De acordo com o governo federal brasileiro, a inscrição será realizada por meio do site do Sandbox Regulatório. As entidades interessadas deverão apresentar projeto enquadrado no conceito de ‘projeto inovador’, definido na regulamentação do programa, o qual deverá estar no âmbito de competência do Conselho Monetário Nacional ou do Banco Central do Brasil[11].
Assim, sendo o que tínhamos para esclarecer no presente momento, informamos que estamos sempre atentos às inovações legislativas e regulamentares, e colocamo-nos, como de costume, à inteira disposição para maiores consultas acerca do tema, complementando informações, debatendo o assunto ou prestando outras explicações.
___________
[1] O Projeto de Lei Complementar 249/2020, que institui o marco legal das startups e do empreendedorismo inovador no Brasil, foi apresentado pelo Poder Executivo ao Congresso Nacional no dia 20 de outubro de 2020 (Agência Senado, 2020).
[2] Artigo 3º da Resolução BCB n. 29 e Resolução CMN n. 4.865.
[3] Para saber mais sobre o Open Banking e sobre o PIX acesse os links: http://crippareyadvogados.com.br/publicacao/a-regulamentacao-do-sistema-financeiro-aberto-(open-banking)-no-brasil e http://crippareyadvogados.com.br/publicacao/pix:-o-novo-sistema-de-pagamentos-instantaneos-do-banco-central-do-brasil .

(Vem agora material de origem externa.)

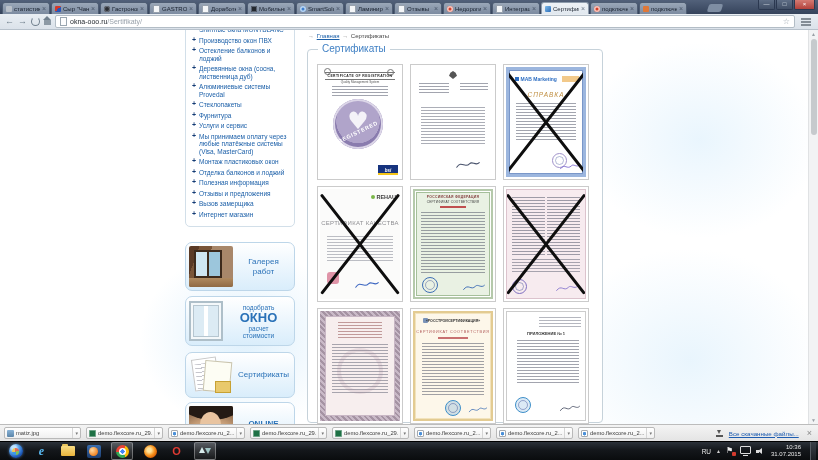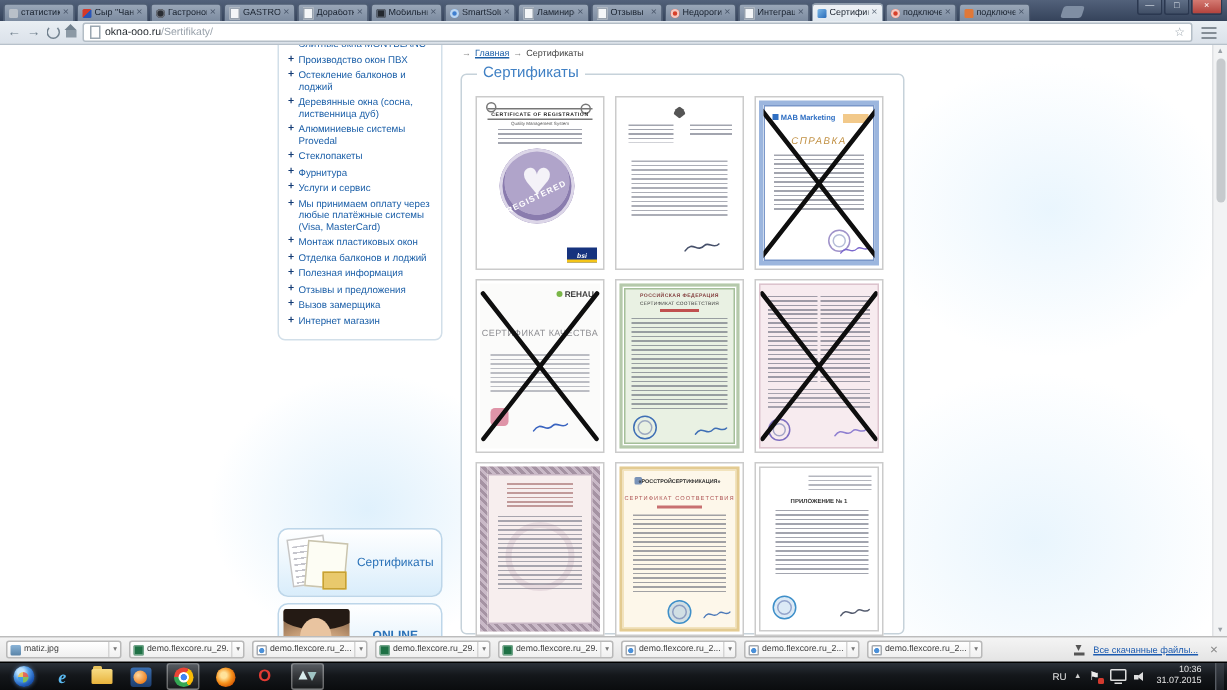"Галерея" div.widget { html: none -> <div> <span></span> <span> <span>Галерея</span><br> <span>работ</span> </span> </div> }
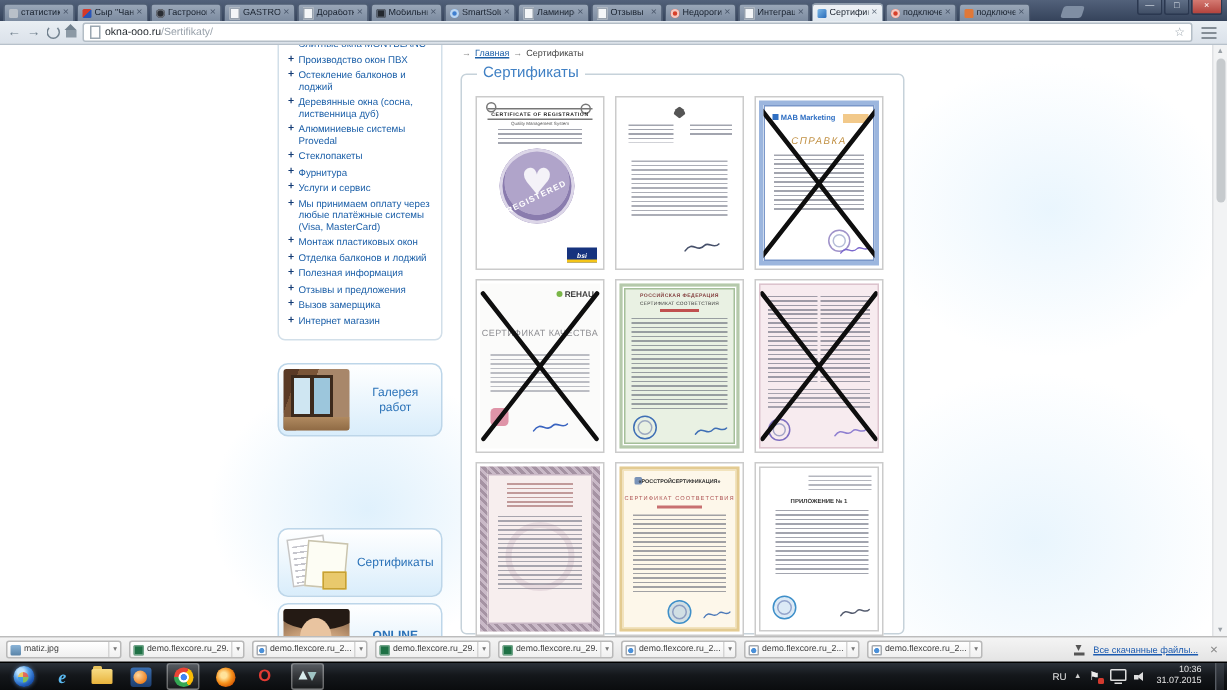"ОКНО" div.widget { html: none -> <div> <span></span> <span> <span>подобрать</span> <span>ОКНО</span> <span>расчет</span> <span>стоимости</span> </span> </div> }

[4] Conforme o Artigo 1º das Resoluções BCB n. 29 e CMN n. 4.865, o Sandbox Regulatório é ambiente único para a execução de projetos sob a competência do Conselho Monetário Nacional e do Banco Central do Brasil, compreendendo as regras dispostas nas Resoluções mencionadas, de acordo com a competência de cada autoridade reguladora.
[5] O Sandbox Regulatório, a partir dos objetivos que conduzem à sua instituição e à dinâmica do seu funcionamento, pode ser encaixado, dentro da teoria da regulação, como um instrumento regulatório de fomento baseado em incentivo regulatório, por meio do chamado experimentalismo estruturado, tendo como pilar a isenção normativo-regulatória temporária (VIANNA, Eduardo Araujo Bruzzi. Regulação das fintechs e sandboxes regulatórias. Dissertação de Mestrado em Direito da Regulação. Rio de Janeiro: Escola de Direito da Fundação Getúlio Vargas, 2019).

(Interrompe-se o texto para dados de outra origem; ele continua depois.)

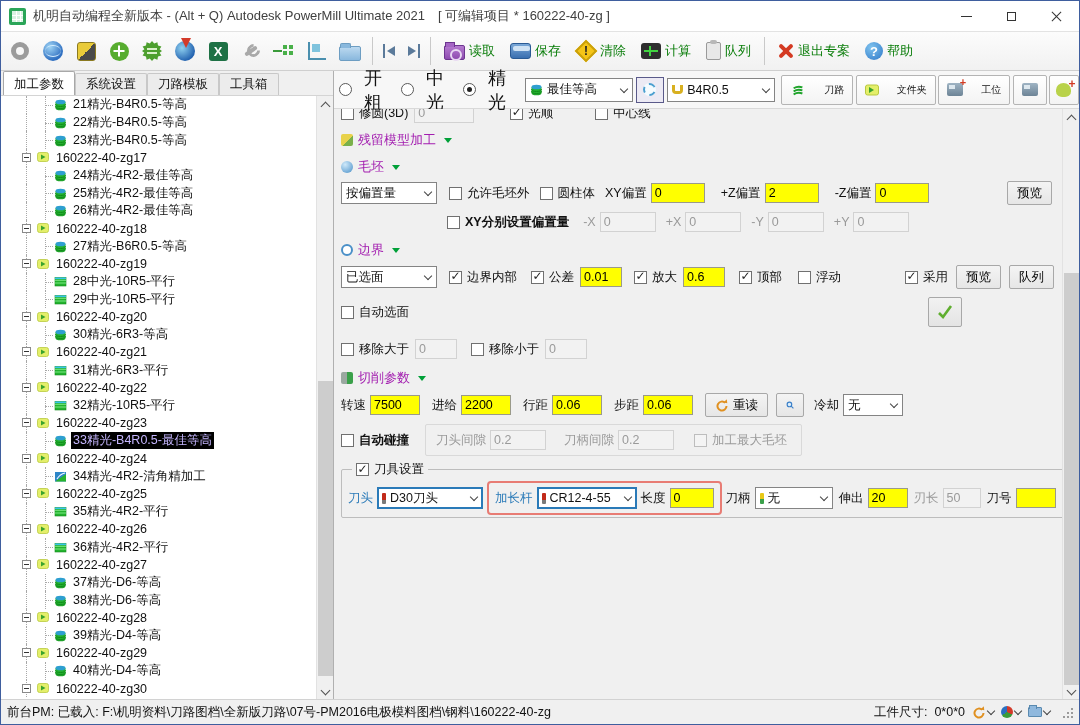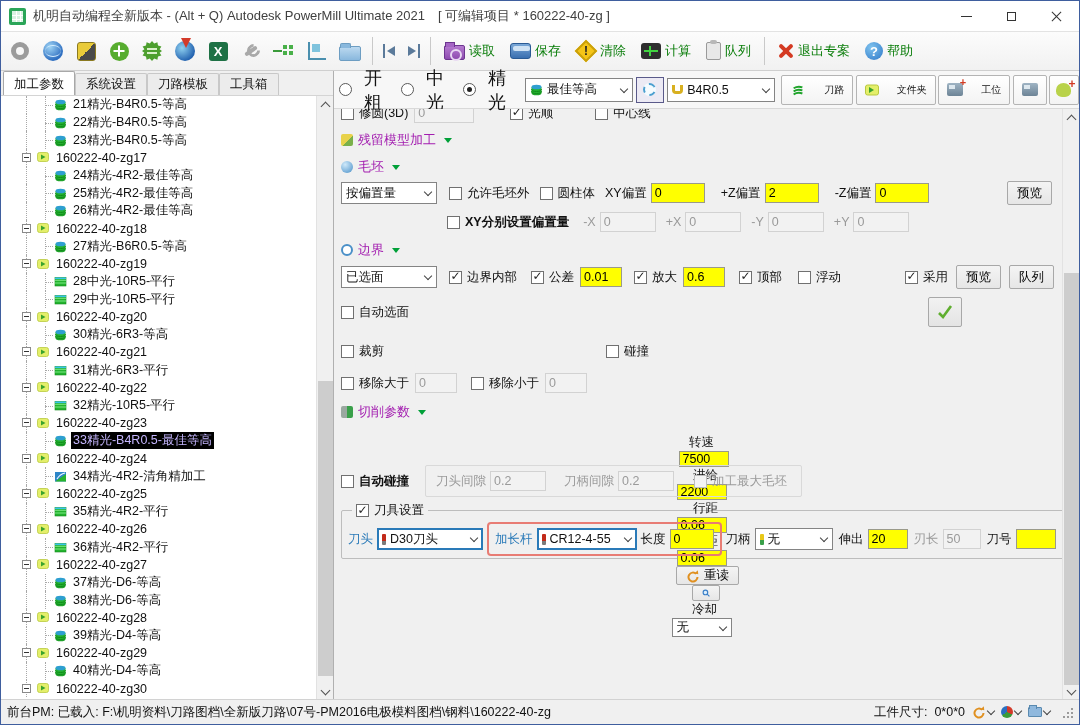"裁剪" div.prow { html: <div> <span></span> <span>裁剪</span> <span></span> <span></span> <span>碰撞</span> </div> -> none }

[6] O modelo não traz benefícios apenas ao regulador e ao subsistema regulado, mas também e principalmente às empresas participantes, em decorrência do aprimoramento de suas inovações, do acesso aos investimentos decorrentes da publicidade que é dada pelo regulador às empresas participantes e da credibilidade e segurança inerentes ao status de participante selecionado pelo sistema, tendo em vista o processo seletivo do regulador, que sanciona o modelo de negócio e a proposta inovadora (VIANNA, Eduardo Araujo Bruzzi, 2019).
[7] A desconexão regulatória é o rompimento entre o arcabouço normativo-regulatório existente em face da nova realidade trazida pela inovação, exigindo do regulador capacidade para identificar a eventual necessidade de se operar a reconexão regulatória, sob pena de se manter em vigência regras regulatórias obsoletas e incompatíveis com a nova dinâmica mercadológica advinda do processo inovador (FORD, Cristie. Innovation and the state: finance, regulation, and justice. New York: Cambridge University Press, 2017, p. 166-167).
[8] VIANNA, Eduardo Araujo Bruzzi, 2019.
[9] VIANNA, Eduardo Araujo Bruzzi, 2019.
[10] Em outras palavras, de um lado, há necessidade de fomentar as inovações tecnológicas, sem que os requisitos regulatórios sejam obstáculos inibidores dessas iniciativas; ao mesmo tempo, os órgãos reguladores conseguem inibir o surgimento de inovações que representem riscos para o mercado; e, para os clientes, é a garantia de que terão a sua disposição soluções seguras e inovadoras (VIANNA, Eduardo Araujo Bruzzi, 2019).